* **YOUR INSTRUCTIONS**:
Please write out exactly, without any picture, each line from the first in the listing through the line that includes "right to centre".

* **INFORMATION GIVEN**:
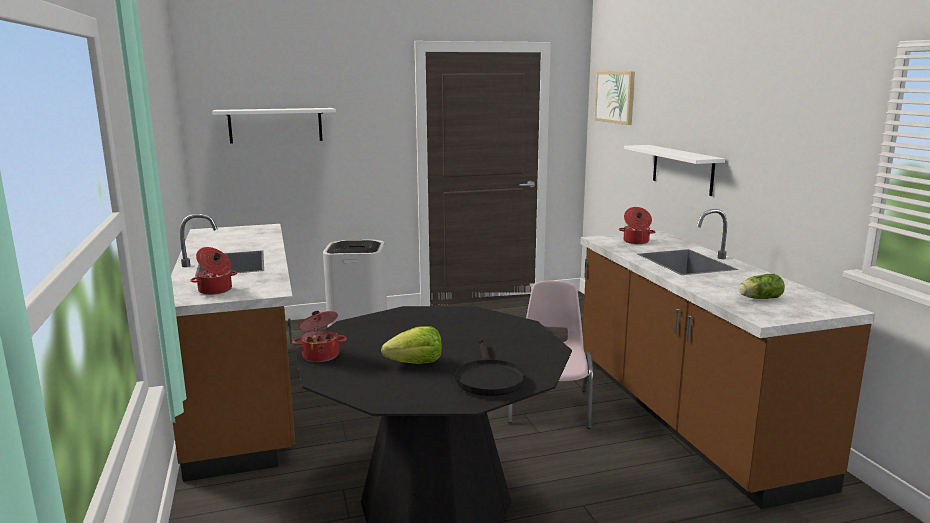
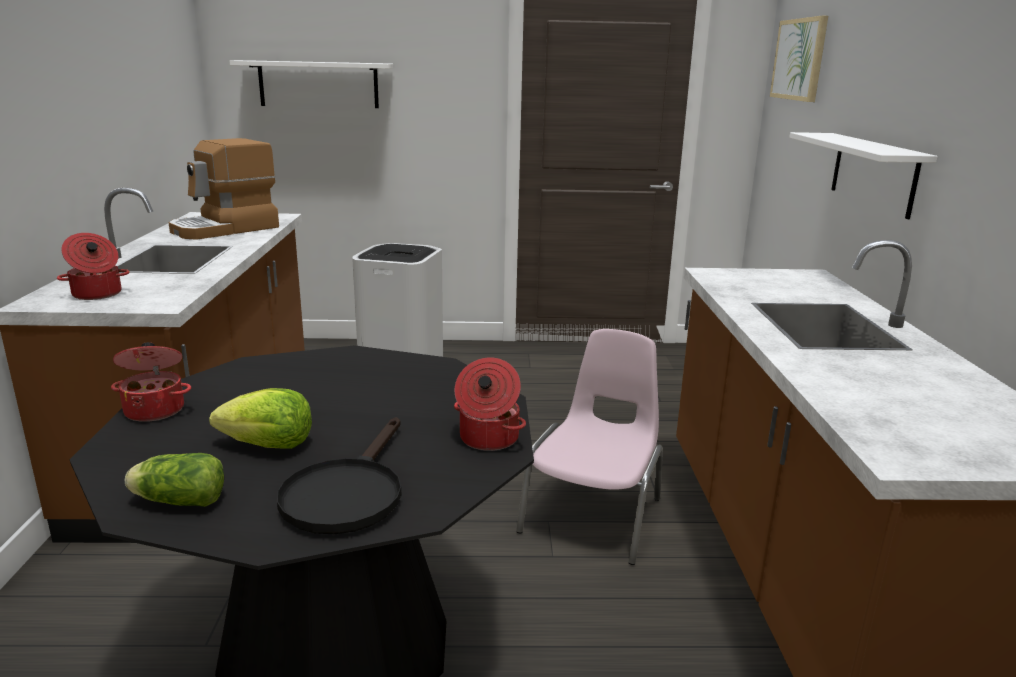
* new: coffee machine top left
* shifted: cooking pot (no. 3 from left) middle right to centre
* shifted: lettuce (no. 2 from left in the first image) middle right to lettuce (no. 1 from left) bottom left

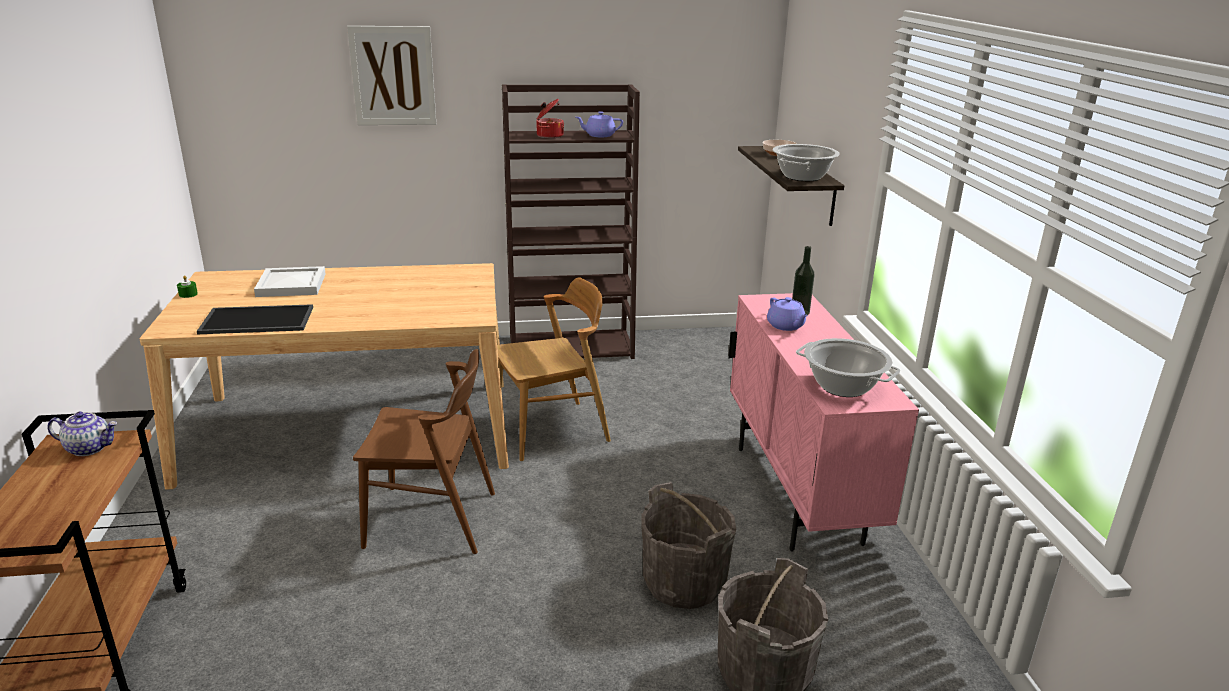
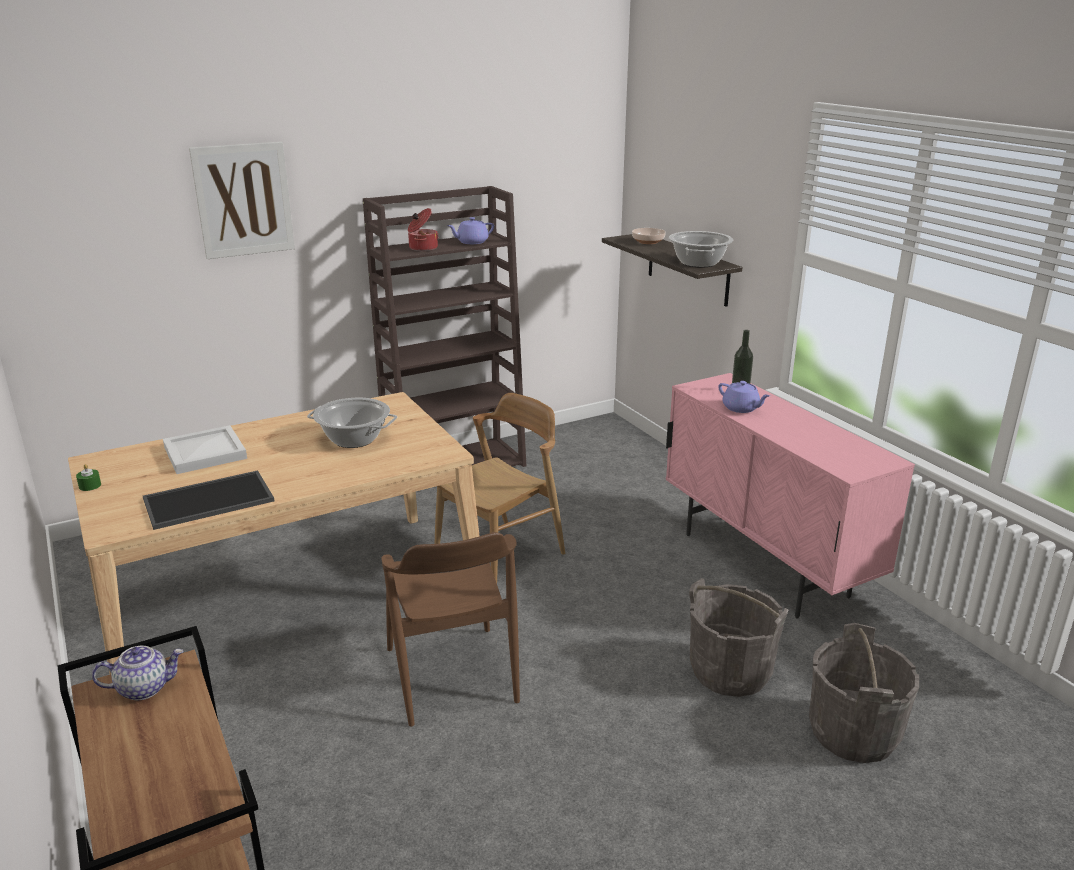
* shifted: cooking pot (no. 3 from left in the first image) middle right to cooking pot (no. 1 from left) middle left
* rotated: chair/brown (no. 1 from left) centre = bottom centre 90 degrees clockwise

* **TASK OUTPUT**:
* new: coffee machine top left
* shifted: cooking pot (no. 3 from left) middle right to centre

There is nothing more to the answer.